Tesla “Full Self-Driving” Software Has Leaked

Elon Musk promised Tesla owners who bought the so-called “full self-driving” package that they would receive it by the end of September. Elektrek reports that hackers have gotten their hands on it early, as in now.

This is alarming on numerous levels. Tesla has been severely limiting even the number of beta testers for this software, which is only intended for use in the US. But a YouTube video shows a hacked car in Ukraine operating in “full self-driving” mode. Ukraine, if you’re not familiar with geography, is not the US.

So far, all that hackers have wanted to do is get their hands on the software and try it for themselves, not alter it for any nefarious ends.
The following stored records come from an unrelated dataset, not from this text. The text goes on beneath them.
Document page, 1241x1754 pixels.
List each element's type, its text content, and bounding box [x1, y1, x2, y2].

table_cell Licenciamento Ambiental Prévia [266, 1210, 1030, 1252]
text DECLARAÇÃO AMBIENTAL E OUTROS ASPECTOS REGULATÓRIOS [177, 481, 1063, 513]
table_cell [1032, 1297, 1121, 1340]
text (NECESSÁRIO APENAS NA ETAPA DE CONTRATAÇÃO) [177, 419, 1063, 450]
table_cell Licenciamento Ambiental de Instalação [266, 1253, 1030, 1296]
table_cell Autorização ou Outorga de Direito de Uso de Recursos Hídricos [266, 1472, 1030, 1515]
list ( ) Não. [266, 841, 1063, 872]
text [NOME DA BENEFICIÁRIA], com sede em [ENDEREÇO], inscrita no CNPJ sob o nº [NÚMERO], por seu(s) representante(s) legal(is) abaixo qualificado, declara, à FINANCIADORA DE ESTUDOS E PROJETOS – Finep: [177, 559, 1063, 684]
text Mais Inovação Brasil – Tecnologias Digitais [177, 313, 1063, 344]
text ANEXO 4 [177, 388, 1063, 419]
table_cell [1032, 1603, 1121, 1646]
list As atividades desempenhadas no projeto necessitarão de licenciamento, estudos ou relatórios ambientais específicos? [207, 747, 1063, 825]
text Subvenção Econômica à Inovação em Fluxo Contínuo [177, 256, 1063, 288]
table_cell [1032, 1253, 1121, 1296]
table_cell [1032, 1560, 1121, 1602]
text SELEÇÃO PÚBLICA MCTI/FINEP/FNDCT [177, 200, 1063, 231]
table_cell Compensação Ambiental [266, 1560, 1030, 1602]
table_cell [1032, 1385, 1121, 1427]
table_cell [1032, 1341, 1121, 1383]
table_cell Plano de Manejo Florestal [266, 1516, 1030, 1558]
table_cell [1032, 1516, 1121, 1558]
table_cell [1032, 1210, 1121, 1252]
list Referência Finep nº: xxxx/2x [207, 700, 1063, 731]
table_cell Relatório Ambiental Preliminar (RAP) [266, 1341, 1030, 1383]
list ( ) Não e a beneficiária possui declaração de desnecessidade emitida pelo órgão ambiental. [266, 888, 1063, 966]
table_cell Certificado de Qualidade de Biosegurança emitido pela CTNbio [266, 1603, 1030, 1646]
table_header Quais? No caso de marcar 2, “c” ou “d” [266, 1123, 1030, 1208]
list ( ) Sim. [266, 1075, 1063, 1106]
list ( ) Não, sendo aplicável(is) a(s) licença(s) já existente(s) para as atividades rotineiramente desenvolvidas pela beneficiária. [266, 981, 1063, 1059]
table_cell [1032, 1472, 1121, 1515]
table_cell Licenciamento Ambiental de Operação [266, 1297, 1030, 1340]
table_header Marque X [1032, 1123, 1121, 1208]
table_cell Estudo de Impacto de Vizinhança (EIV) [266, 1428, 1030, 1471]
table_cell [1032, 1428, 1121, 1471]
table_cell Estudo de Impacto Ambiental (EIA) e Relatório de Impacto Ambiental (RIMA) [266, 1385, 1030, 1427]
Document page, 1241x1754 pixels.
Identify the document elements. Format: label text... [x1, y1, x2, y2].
But what if someone does? Now that it’s widely known to be out there, hackers with less benevolent intentions can have their way with it. This reminds me of Doctor Who‘s “The Sontaran Stratagem” episode, where the Sontarans hacked cars to gas humanity, as well as eliminate key opponents who learned of the plan before it was fully implemented.

Finally, there’s the fact that we’re simply not ready for “full self-driving” cars yet. Teslas are still randomly crashing into police cars while in the currently available Autopilot mode. That’s a rather fundamental flaw, one that should be addressed before giving the software even more control over the car. How do we know that aliens aren’t waiting for the opportunity to crash Teslas into every police car simultaneously, then take over the world? It could happen, especially if the software is that easy to hack.

And if there are aliens.

Carolina Squat Banned, Violators Could Lose License

During my drive through the Carolinas, I spotted for the first time the trend of squatted trucks, also known as the Carolina Crouch. They’re raised in the front, lowered in the back, and give the driver terrible visibility as to what’s ahead of them. Headlights shine straight into oncoming traffic. And on top of all that, they’re just ugly.

North Carolina, one of the states from which the trend got its name, has come down hard on this trend. The Drive reports that as of December 1, this will be illegal. Not only can drivers get fined, they can also lose their license for a year if cited three times for this. That’s serious.

Interestingly, the law, as written, specifically addresses raising the front and lowering the back. Wording from the previous law, prohibiting any ride height change of more than six inches, has disappeared. Oversight, or intentional?